TEXT SHOWN Start Marker

Lentil and mushroom bolognese
Lentil and mushroom bolognese
It’s the time of the year again when we all start craving comfort food, don’t we? The evenings are cold, there is a wintery bite in the air, it’s raining more and more often and the air smells of smoke and dry leaves crushed underfoot. I personally really like autumn and everything it has to offer, with the exception of the dark clouds which tend to gather over our heads more often these days, threatening us with some serious rain.
As I am planning future recipes, I am instinctively drawn to pastas, stews, curries, cookies and cakes. Anything that makes the kitchen a cosy hangout again and warms you up after a run in the cold. Speaking of running, I love running in my local woods right now. The trees are starting to shed leaves, which rustle pleasantly under each step and there are plenty of cheeky little squirrels making a dash for it everywhere. They are such adorable twitchy little things, I don’t know how you could hate them.

TEXT SHOWN End Marker

### QUESTIONS TO ANSWER:
1. Return everything from "As I am planning" down to "could hate them." in the lentil and mushroom bolognese post, copied word for word.
2. In the lentil and mushroom bolognese post, what does the air smell of at this time of year?
3. Write what comes next in the lentil and mushroom bolognese post, beginning after its final sentence.

SOURCE INFORMATION Start Marker

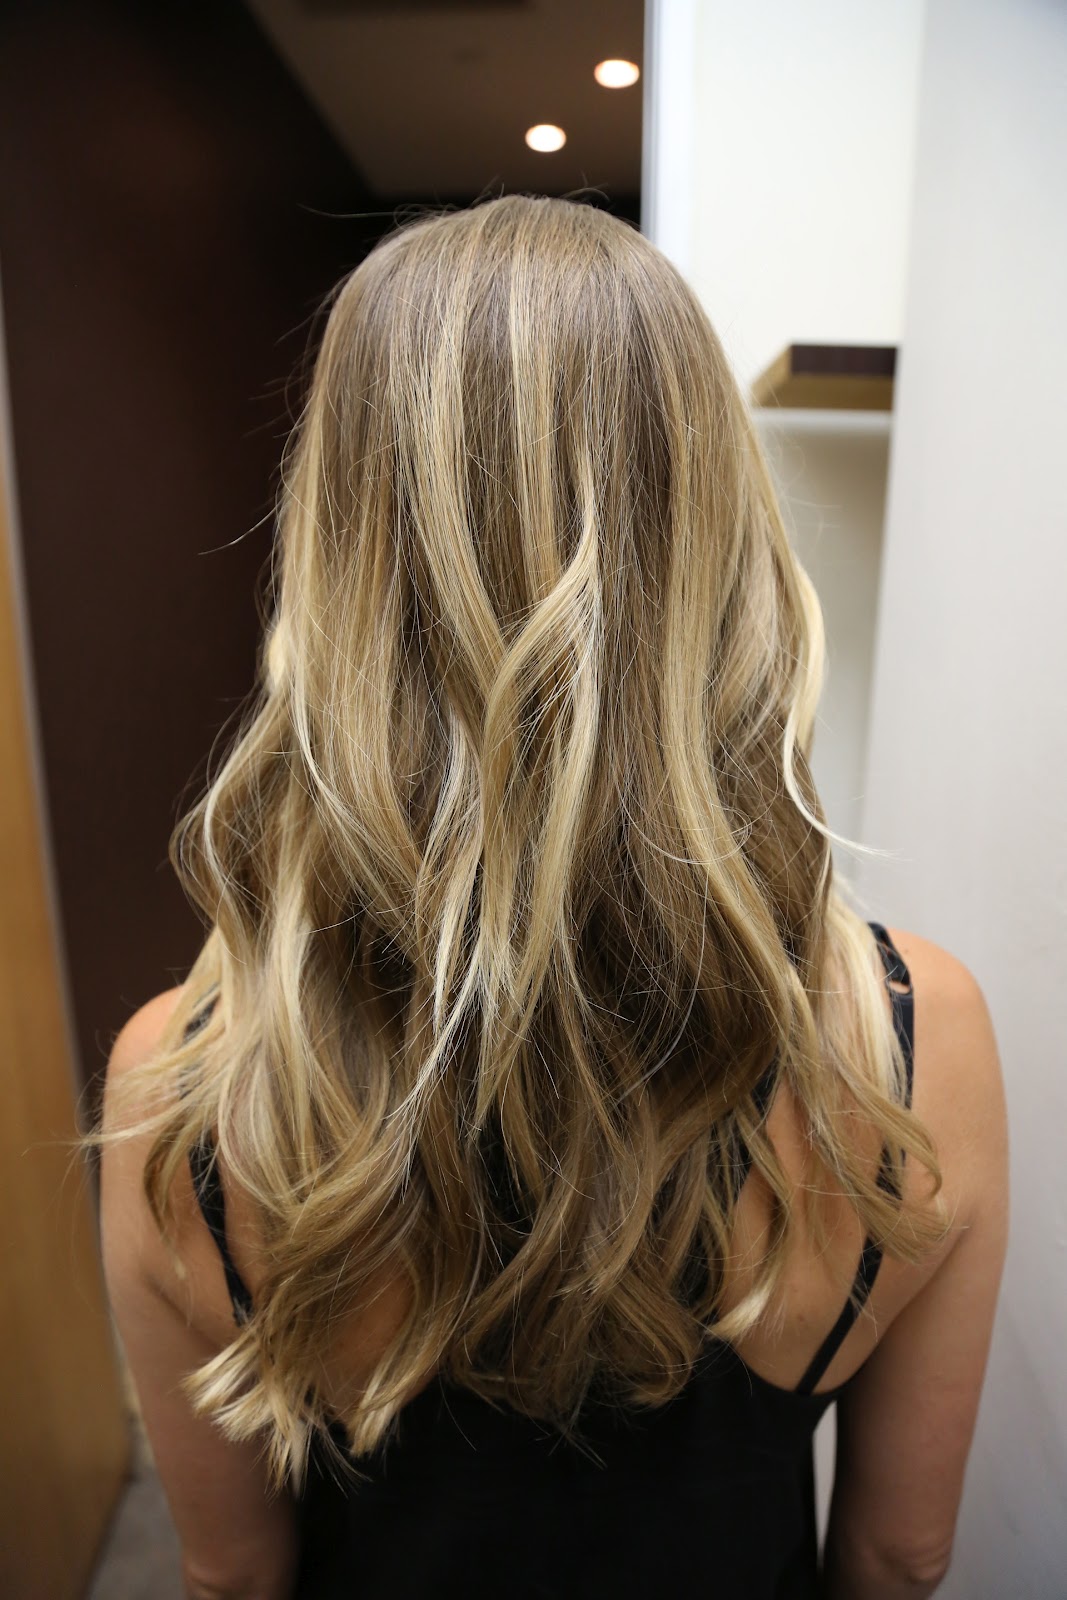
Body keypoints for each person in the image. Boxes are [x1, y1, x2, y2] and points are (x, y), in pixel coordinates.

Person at [93, 193, 1008, 1600]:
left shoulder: (187, 1087)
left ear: (341, 551)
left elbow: (231, 1576)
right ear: (712, 529)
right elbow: (900, 1553)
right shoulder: (913, 1040)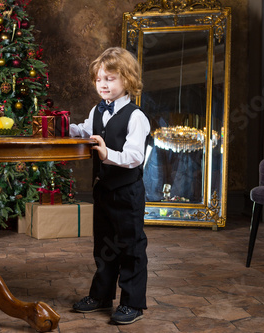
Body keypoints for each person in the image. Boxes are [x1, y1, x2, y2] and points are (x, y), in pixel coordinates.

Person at [70, 47, 149, 325]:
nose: (103, 84)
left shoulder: (136, 116)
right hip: (103, 190)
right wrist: (65, 127)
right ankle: (101, 295)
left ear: (127, 80)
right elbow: (85, 128)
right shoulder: (97, 109)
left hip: (127, 192)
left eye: (111, 78)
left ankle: (132, 303)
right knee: (103, 246)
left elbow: (135, 156)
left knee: (131, 247)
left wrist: (106, 154)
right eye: (99, 79)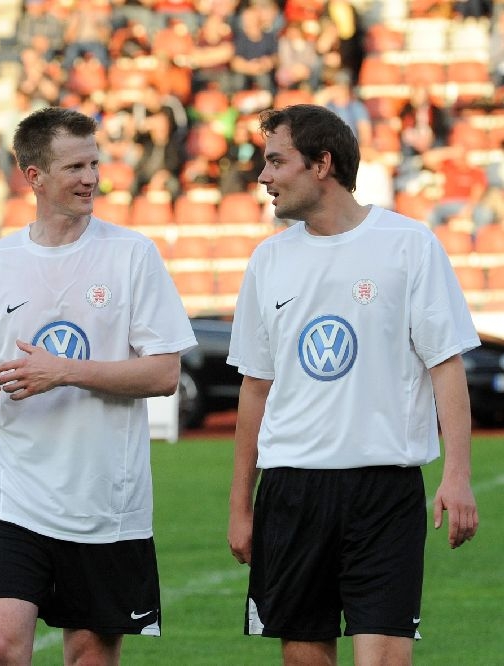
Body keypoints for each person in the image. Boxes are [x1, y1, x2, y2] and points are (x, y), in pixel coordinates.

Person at [226, 104, 480, 666]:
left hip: (384, 490)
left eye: (276, 161)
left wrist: (458, 476)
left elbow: (445, 365)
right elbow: (255, 389)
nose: (264, 177)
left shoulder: (409, 244)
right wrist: (241, 505)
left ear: (322, 164)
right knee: (303, 657)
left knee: (386, 657)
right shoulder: (268, 260)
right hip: (291, 488)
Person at [0, 106, 197, 664]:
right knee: (0, 648)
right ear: (33, 176)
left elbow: (164, 373)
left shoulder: (132, 254)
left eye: (94, 164)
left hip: (105, 504)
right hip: (14, 497)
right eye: (75, 167)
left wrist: (65, 371)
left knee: (88, 657)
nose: (91, 179)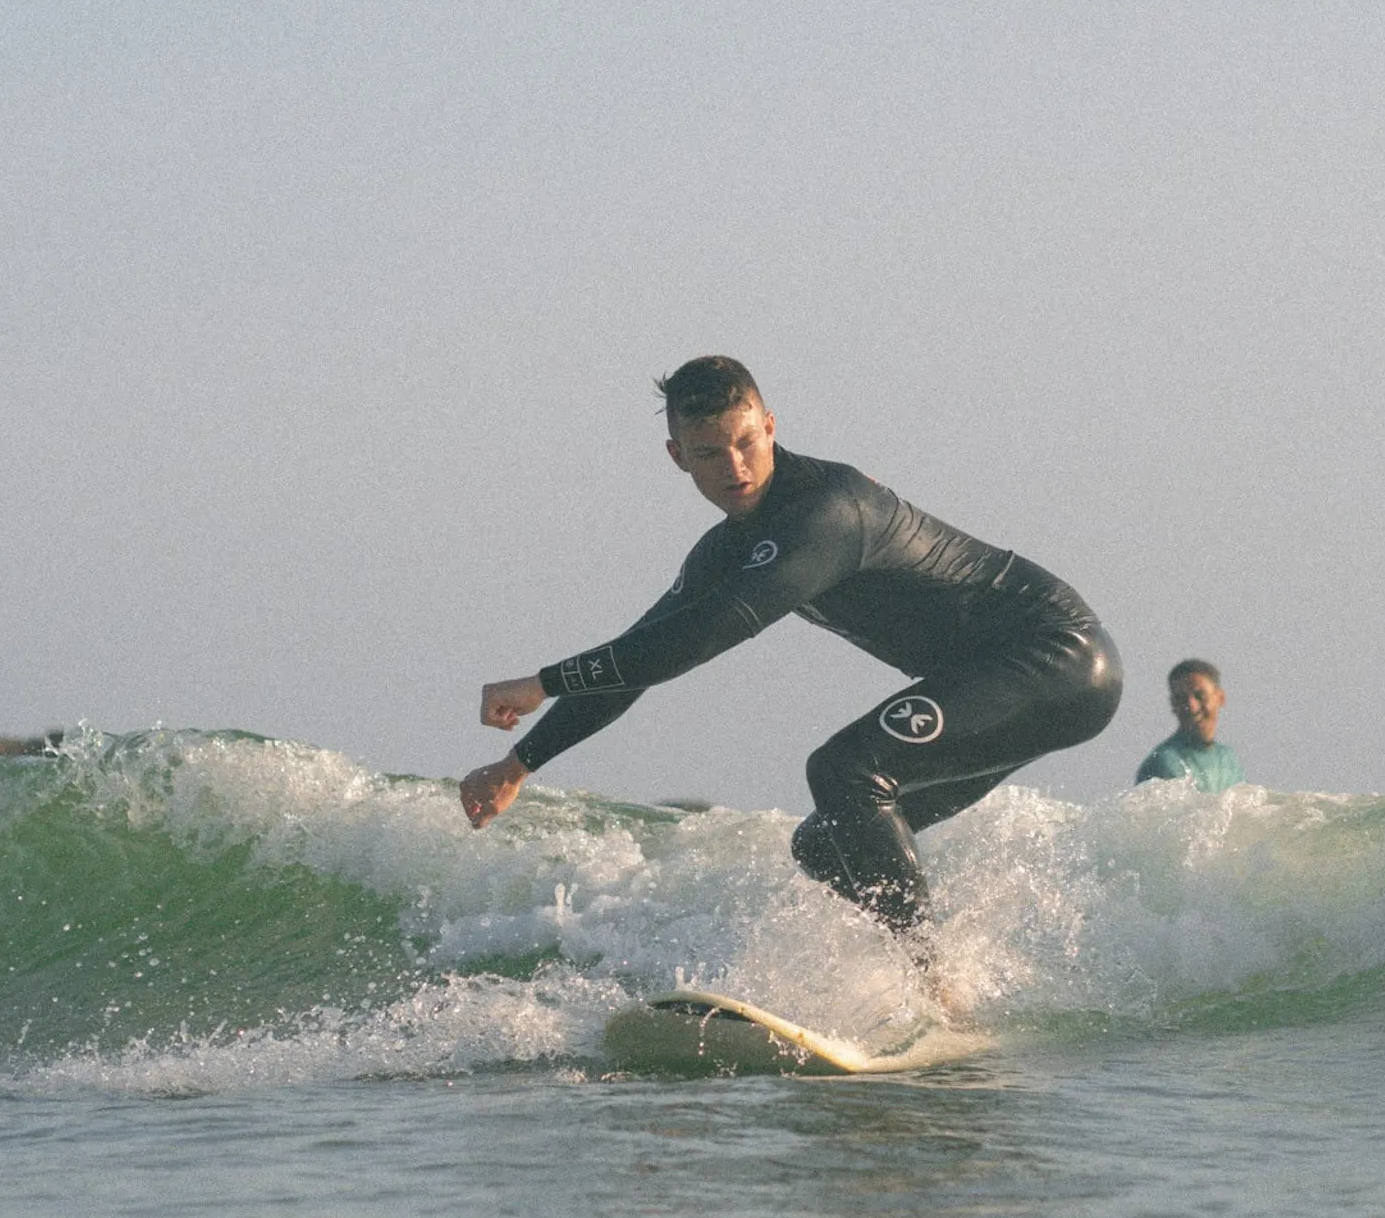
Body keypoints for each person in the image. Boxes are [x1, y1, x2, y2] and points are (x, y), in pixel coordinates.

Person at [462, 356, 1122, 936]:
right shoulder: (727, 551)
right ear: (677, 456)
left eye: (747, 442)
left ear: (771, 425)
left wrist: (544, 681)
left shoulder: (827, 514)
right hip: (996, 683)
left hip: (1056, 658)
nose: (736, 467)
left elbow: (706, 634)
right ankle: (906, 981)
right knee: (826, 844)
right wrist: (519, 765)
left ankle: (933, 981)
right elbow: (641, 660)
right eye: (710, 453)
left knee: (844, 771)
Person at [1133, 658, 1243, 791]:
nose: (1192, 706)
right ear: (1173, 705)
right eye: (1181, 698)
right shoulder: (1162, 762)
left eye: (1200, 696)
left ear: (1220, 698)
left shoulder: (1229, 760)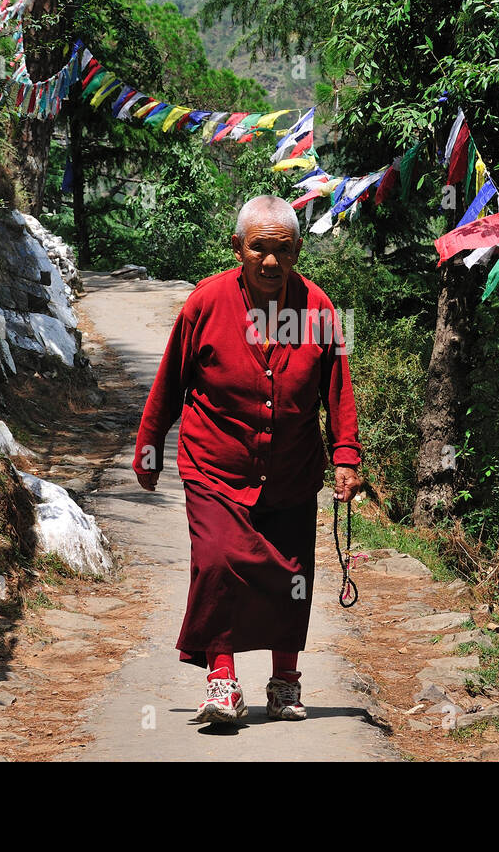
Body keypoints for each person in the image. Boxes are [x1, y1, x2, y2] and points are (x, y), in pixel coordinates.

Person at [132, 194, 363, 724]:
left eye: (283, 251)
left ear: (298, 251)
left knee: (290, 576)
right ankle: (222, 683)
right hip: (214, 464)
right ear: (237, 247)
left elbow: (337, 389)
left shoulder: (319, 309)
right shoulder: (205, 304)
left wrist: (346, 455)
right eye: (258, 249)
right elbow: (169, 382)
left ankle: (285, 682)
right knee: (217, 565)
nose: (270, 262)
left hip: (291, 472)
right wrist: (149, 449)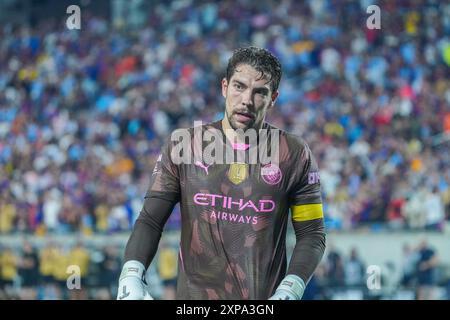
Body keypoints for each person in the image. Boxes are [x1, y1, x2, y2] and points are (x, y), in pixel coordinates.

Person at [117, 47, 326, 300]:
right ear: (224, 87)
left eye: (260, 92)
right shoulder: (185, 144)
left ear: (273, 98)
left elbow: (312, 234)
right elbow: (150, 220)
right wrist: (131, 275)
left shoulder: (293, 154)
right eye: (239, 86)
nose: (246, 100)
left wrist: (290, 289)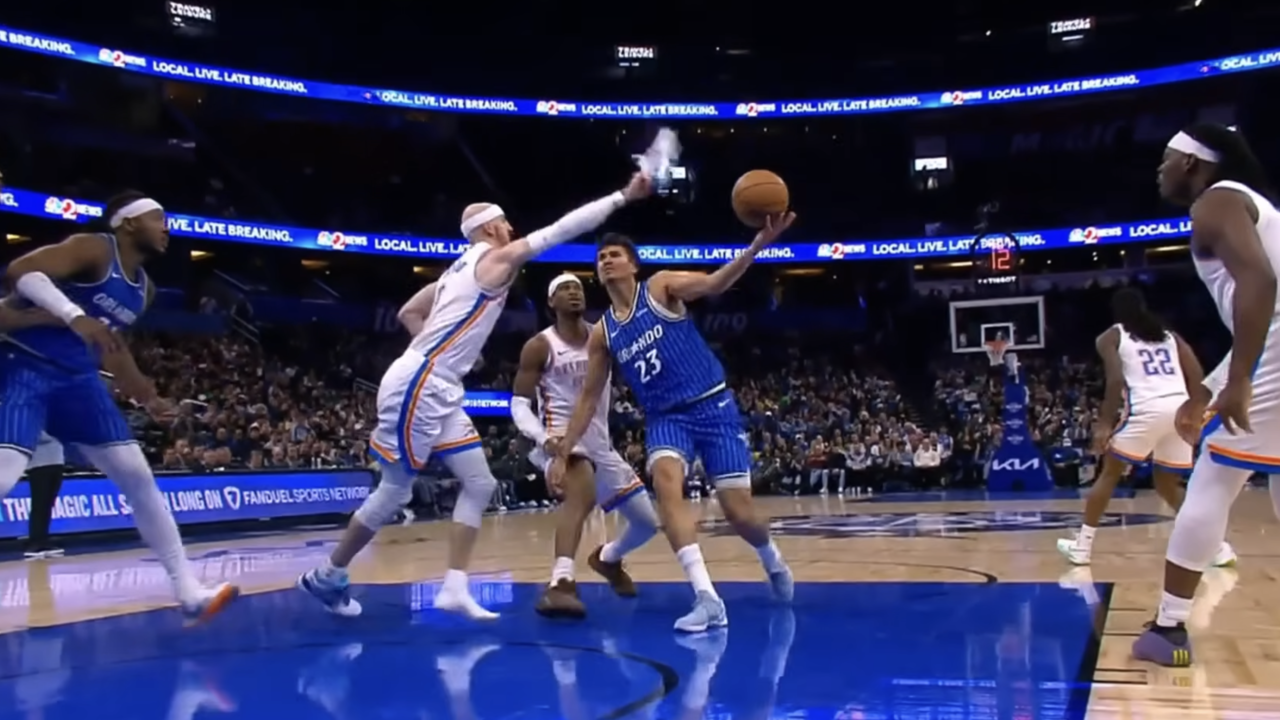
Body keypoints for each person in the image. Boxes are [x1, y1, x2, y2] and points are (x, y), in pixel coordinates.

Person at [298, 173, 653, 619]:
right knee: (394, 490)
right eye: (504, 223)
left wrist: (444, 353)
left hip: (439, 384)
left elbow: (409, 312)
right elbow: (560, 230)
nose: (511, 229)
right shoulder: (494, 259)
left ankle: (454, 587)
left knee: (480, 483)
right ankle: (328, 575)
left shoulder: (455, 271)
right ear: (489, 228)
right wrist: (622, 196)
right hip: (420, 383)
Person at [0, 191, 237, 622]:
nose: (167, 228)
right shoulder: (93, 247)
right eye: (158, 218)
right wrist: (74, 316)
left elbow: (112, 345)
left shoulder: (144, 290)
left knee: (137, 476)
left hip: (78, 380)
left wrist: (149, 397)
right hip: (25, 364)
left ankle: (189, 591)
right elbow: (20, 272)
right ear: (128, 223)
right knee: (5, 474)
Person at [551, 219, 797, 633]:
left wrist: (757, 245)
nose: (606, 261)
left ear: (633, 265)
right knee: (666, 486)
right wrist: (563, 451)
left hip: (713, 406)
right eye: (601, 257)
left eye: (615, 255)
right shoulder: (603, 333)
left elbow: (716, 283)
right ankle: (707, 598)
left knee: (740, 514)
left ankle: (771, 558)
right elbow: (589, 399)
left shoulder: (661, 287)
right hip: (666, 419)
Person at [1132, 123, 1280, 666]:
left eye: (1166, 159)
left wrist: (1238, 380)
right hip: (1270, 345)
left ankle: (1169, 628)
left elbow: (1262, 286)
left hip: (1275, 347)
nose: (1160, 169)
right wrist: (1211, 388)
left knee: (1214, 478)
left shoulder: (1215, 202)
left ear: (1192, 163)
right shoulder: (1254, 204)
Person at [510, 274, 660, 618]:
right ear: (551, 302)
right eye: (564, 288)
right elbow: (518, 405)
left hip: (600, 444)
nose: (573, 292)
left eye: (577, 287)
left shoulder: (603, 337)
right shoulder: (540, 345)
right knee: (581, 495)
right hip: (561, 440)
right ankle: (560, 583)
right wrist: (546, 440)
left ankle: (607, 558)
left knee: (647, 523)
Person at [1057, 287, 1236, 567]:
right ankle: (1217, 548)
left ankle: (1082, 547)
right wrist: (1195, 409)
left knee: (1109, 475)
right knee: (1167, 485)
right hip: (1179, 410)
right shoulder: (1170, 336)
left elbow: (1115, 380)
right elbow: (1197, 373)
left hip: (1146, 408)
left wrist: (1105, 424)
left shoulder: (1111, 336)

SOURCE INFORMATION End Marker

### RESPONSES BY TASK:
1.
As I am planning future recipes, I am instinctively drawn to pastas, stews, curries, cookies and cakes. Anything that makes the kitchen a cosy hangout again and warms you up after a run in the cold. Speaking of running, I love running in my local woods right now. The trees are starting to shed leaves, which rustle pleasantly under each step and there are plenty of cheeky little squirrels making a dash for it everywhere. They are such adorable twitchy little things, I don’t know how you could hate them.

2. Smoke and dry leaves crushed underfoot.

3.
My usually lovely and very kind neighbour has a bee in his bonnet about the need to exterminate grey squirrels, as according to him, they are pests. I usually tell him that humans are pests too, making far more damage to the Earth and its ecosystems than all of the tiny little nut munchers put together and that usually causes a welcome change of subject.
Today’s recipe is one of our favourite comfort eats – a hearty lentil and mushroom bolognese served with tagliatelle pasta and a generous sprinkle of my vegan parmesan. It’s easy to make (although it does require a fair amount of chopping) and if you have a large Dutch oven style pot and some space in the freezer, I recommend spending some of your weekend prepping a double portion of the sauce and freezing leftovers for the week ahead. Not only does the sauce taste better after some resting time, but it is also a life saver on the nights when you are too knackered to cook yet still want a warming and nourishing meal to tuck into.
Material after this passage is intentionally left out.